Ce climat d’affection, de confiance et de sympathie mutuelles n’autorise pas à fermer les yeux sur les erreurs et l’ignorance de l’apprenant. On lui doit la vérité : lui dire ce qu’il sait et ce qu’il ne sait pas, ses potentialités et ses limites sans porter atteinte à sa personne. Un proverbe du Kasaï dit : « ‘kuambilangana mutudi king mbulanda kufua’ », ce qui signifie, se dire ce qu’on est ne détruit pas les relations, mais au contraire les renforce. Il importerait donc de reprendre l’éducable, le corriger le cas échéant, et lui donner les instruments dont il a besoin pour s’élancer et construire ses connaissances. Et cela sans air ni ton condescendant mais avec respect et amour.

S’il s’agit d’infliger des sanctions à l’apprenant, nous proposons des sanctions par réciprocité.
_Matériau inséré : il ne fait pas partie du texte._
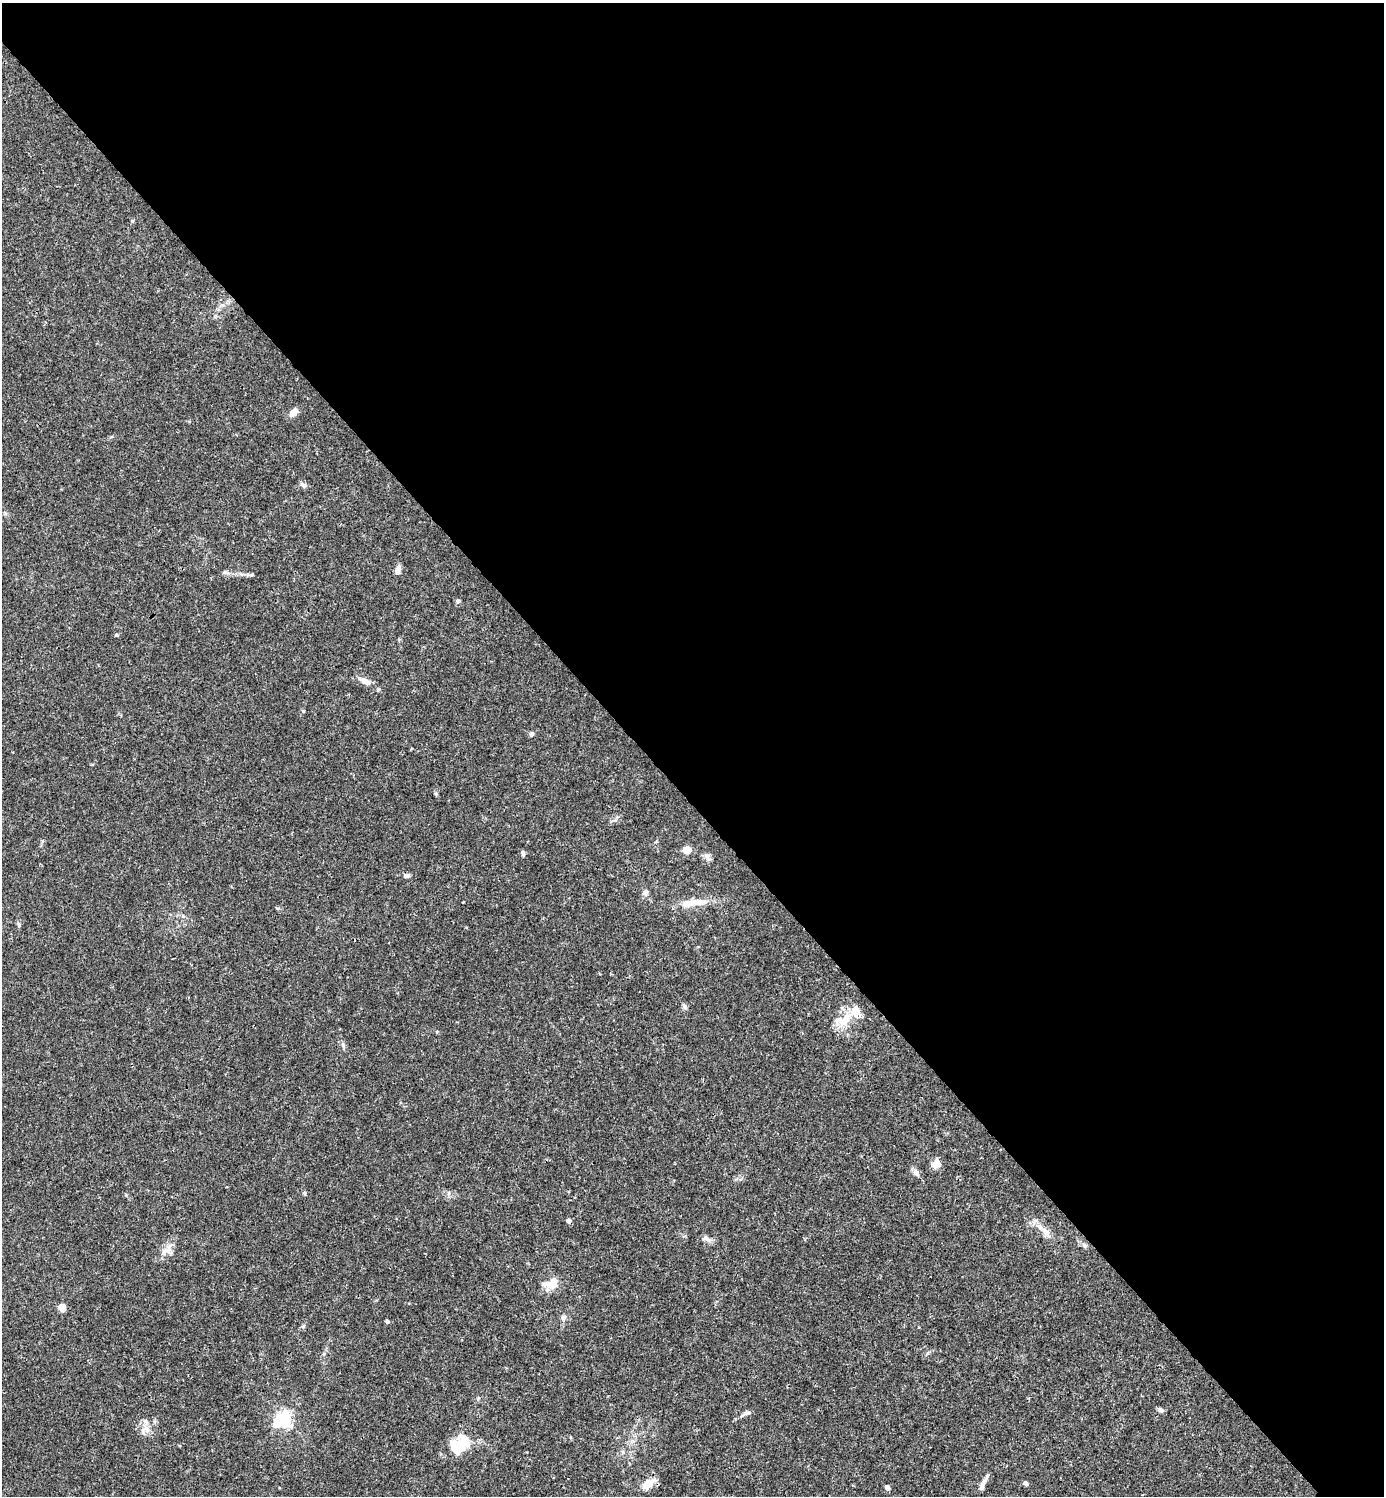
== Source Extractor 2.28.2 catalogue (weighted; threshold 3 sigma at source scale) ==
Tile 3 of 4 x 4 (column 3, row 1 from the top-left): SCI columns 3062-4443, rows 4485-5978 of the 5981 x 5982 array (HDU 1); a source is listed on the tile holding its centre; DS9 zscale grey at full resolution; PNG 1386 x 1498 px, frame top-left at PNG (2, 3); no overlay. Shown black and unused: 54% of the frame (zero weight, under 3 of 4 exposures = <1% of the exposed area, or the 3 px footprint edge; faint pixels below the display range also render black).
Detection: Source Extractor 2.28.2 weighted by HDU 2 'WHT'; one run over the whole footprint, this tile lists its part. Background 0.0151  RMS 0.0022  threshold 0.00971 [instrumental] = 3 sigma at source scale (4.5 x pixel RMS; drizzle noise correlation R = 1.50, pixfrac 1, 0.05/0.05 arcsec/px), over >= 5 px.
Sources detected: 47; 1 inside a brighter object's white glare — not listed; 5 inside a brighter listed object's ellipse — not listed separately; the other 41 listed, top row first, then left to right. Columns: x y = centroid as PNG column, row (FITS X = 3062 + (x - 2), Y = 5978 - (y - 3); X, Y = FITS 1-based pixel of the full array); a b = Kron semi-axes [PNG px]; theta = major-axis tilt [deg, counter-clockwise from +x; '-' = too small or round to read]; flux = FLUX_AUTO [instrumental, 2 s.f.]
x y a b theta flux
294 412 10 6 51 1.7
303 485 9 6 -38 0.66
398 570 11 6 81 1.1
458 601 6 4 -8 0.41
116 635 5 4 - 0.25
366 681 16 8 -28 1.6
531 734 6 5 - 0.51
436 794 5 3 - 0.2
615 820 5 5 - 0.44
687 850 6 5 - 3.4
523 853 7 5 -72 0.49
707 857 12 6 -74 0.86
407 876 7 5 20 0.58
645 893 8 7 - 0.69
694 903 19 8 -2 2.3
684 1007 6 5 - 0.6
845 1020 25 12 48 4.3
343 1045 7 4 -72 0.4
937 1163 11 9 59 1.8
916 1172 8 7 - 0.94
305 1194 6 3 -72 0.27
569 1221 5 5 - 0.69
1045 1232 15 7 -54 1.5
706 1239 11 6 -23 0.91
1084 1245 8 4 -60 0.45
168 1250 17 6 19 1.4
552 1284 15 10 17 3.9
62 1307 7 6 - 1.7
563 1317 7 6 - 0.63
387 1321 5 4 - 0.36
303 1326 6 5 - 0.37
1161 1410 7 5 -30 0.65
747 1413 10 6 16 0.64
284 1419 6 5 - 57
275 1424 9 7 -85 1.7
146 1429 12 6 -66 1.3
458 1445 24 18 8 5.5
1026 1483 5 5 - 0.56
648 1484 17 8 38 2.9
982 1485 17 5 65 1.2
887 1487 5 4 - 1.1
Unlisted compact peaks at least as high as the median listed source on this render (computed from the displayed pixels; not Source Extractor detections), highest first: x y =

Ce sont des sanctions qui sont motivées, c’est-à-dire, qu’il y a rapport de contenu et de nature entre la faute commise et la punition464. Les sanctions que se donnent les groupes de pairs dans l’éducation traditionnelle vont dans ce sens. Celui qui ne respecte pas les normes du groupe, n’est plus appelé à participer aux manifestations du groupe. Il est tenu à l’écart du groupe. Les sanctions expiatoires (sans aucun rapport entre le contenu de la sanction et la nature de l’acte sanctionné) dont use l’école du Kasaï actuelle sont une entrave à la construction la connaissance. L’enfant qui ne fait pas son devoir, on le fouette. Comment améliorer son orthographe ? On lui demande d’écrire cent fois, je ne commettrai plus jamais de faute d’orthographe. Cela favorise-t-il l’apprentissage du fautif. Nous estimons pour notre part que si on pouvait créer des circonstances permettant au sujet de faire le devoir qu’il n’a pas remis ou lui proposer des exercices lui permettant d’améliorer son orthographe (sanctions par réciprocité), cela pourrait rendre la sanction salutaire pour le fautif et améliorer ses connaissances.

Notes
458.

PIAGET (J.), L’éducation morale à l’école, p. 111.

459.

PIAGET J.), L’éducation morale à l’école, p. 26.

460.

KANT (E.), Métaphysique des moeurs I. Fondation. Introduction, traduction et présentation par A. Renaut, Paris, GF- Flammarion, 1994, p. 108.

461.

PIAGET ( J.), De la pédagogie, p. 126.

462.

JOUSSE (M.), L’anthropologie du geste, p. 25.

463.

PESTALOZZI (H.), Lettre de Stans, p. 37.

464.

PIAGET (J.), Le jugement moral chez l’enfant, p. 164.